大阪の都心の街区に、木造三階建ての小さな楼が隠れている。扉を押して入ると、なんとそこは正式な能舞台——これが山本能楽堂である。一九二七年、観世流の能楽師・山本博之が創建し、一九四五年に戦火で焼失、一九五〇年に再建され、二〇〇六年に国の登録有形文化財に登録された。その稀有さは、地価の高い市中心に、現役の「町能楽堂」がいまなお生きていること、そして舞台の息づかいが、演者の足袋が舞台の木目を滑る一歩一歩まで見て取れるほど近いことにある。
さらに得がたいのは、会と芸を受け入れるそのかたちだ。多くの能は遠くから観るしかないが、ここでは少人数のVIPが舞台の至近で能を観、そのまま宴席へと移れる——観賞と杯を交わすことが同じ屋根の下で流れる、この「芸能と会の一体」の体験は、日本でも稀である。会場は文化庁の公開活用事業で大改修を経て、舞台照明はカラーLEDに刷新され、全館に床暖房を備えた。古建築の静けさと現代の快適さが共存する。海外の賓客向けに能楽鑑賞+食事を提供した実績があり、最大で約百五十名のパーティを受け入れられる。

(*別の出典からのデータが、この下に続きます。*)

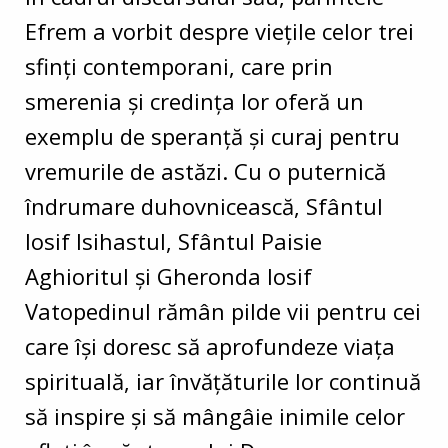
Efrem a vorbit despre viețile celor trei
sfinți contemporani, care prin
smerenia și credința lor oferă un
exemplu de speranță și curaj pentru
vremurile de astăzi. Cu o puternică
îndrumare duhovnicească, Sfântul
Iosif Isihastul, Sfântul Paisie
Aghioritul și Gheronda Iosif
Vatopedinul rămân pilde vii pentru cei
care își doresc să aprofundeze viața
spirituală, iar învățăturile lor continuă
să inspire și să mângâie inimile celor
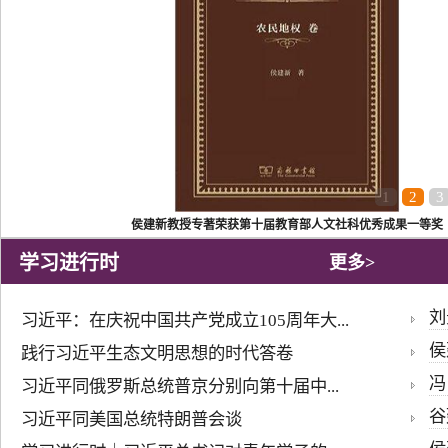
1
2
3
侯建新教授专著荣获第十届教育部人文社科优秀成果一等奖
学习进行时
更多>
刘
习近平：在庆祝中国共产党成立105周年大...
侯
践行习近平生态文明思想的时代答卷
冯
习近平同俄罗斯总统普京分别向第十届中...
谷
习近平同美国总统特朗普会谈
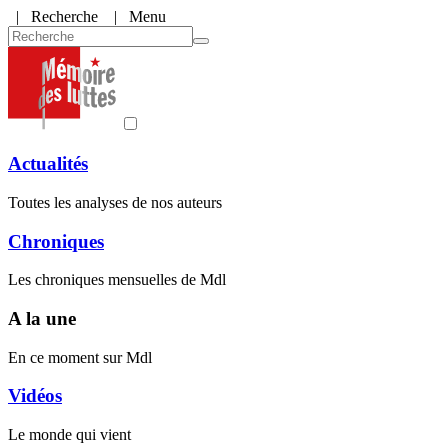
|
Recherche
| Menu
Actualités
Toutes les analyses de nos auteurs
Chroniques
Les chroniques mensuelles de Mdl
A la une
En ce moment sur Mdl
Vidéos
Le monde qui vient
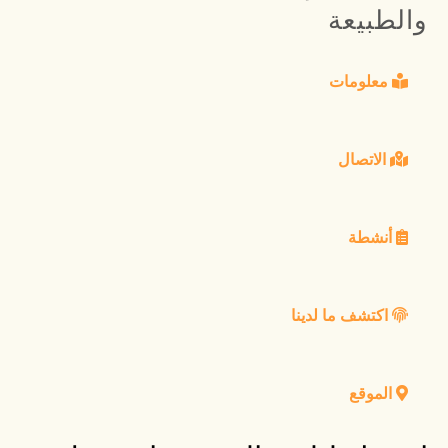
والطبيعة
معلومات
الاتصال
أنشطة
اكتشف ما لدينا
الموقع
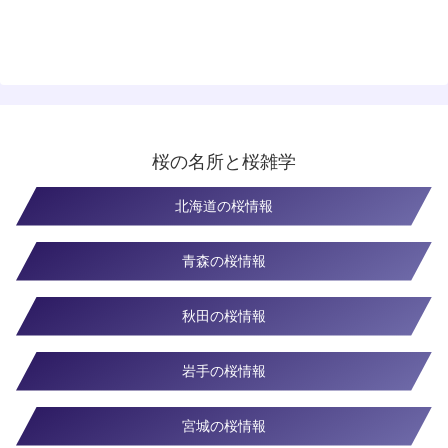
桜の名所と桜雑学
北海道の桜情報
青森の桜情報
秋田の桜情報
岩手の桜情報
宮城の桜情報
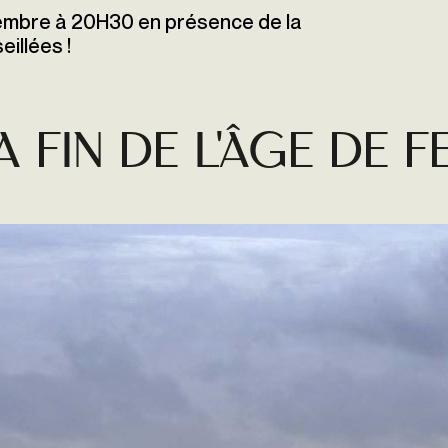
embre à 20H30 en présence de la
illées !
 FIN DE L'ÂGE DE F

主催者にとって、これは「静かな移行」級の静けさの一枚だ。行程全体に、テンポを落とし、賓客を日本の伝統美に真に沈潜させる時間が要るとき、山本能楽堂が与えるのは演目としての賑わいではなく、舞台の息づかいが聞こえる至近の距離と、そのあとの一献の余韻である。本物の伝統芸能を、「間」を味わう術を知る少数の人へ、静かに供するのに最もふさわしい。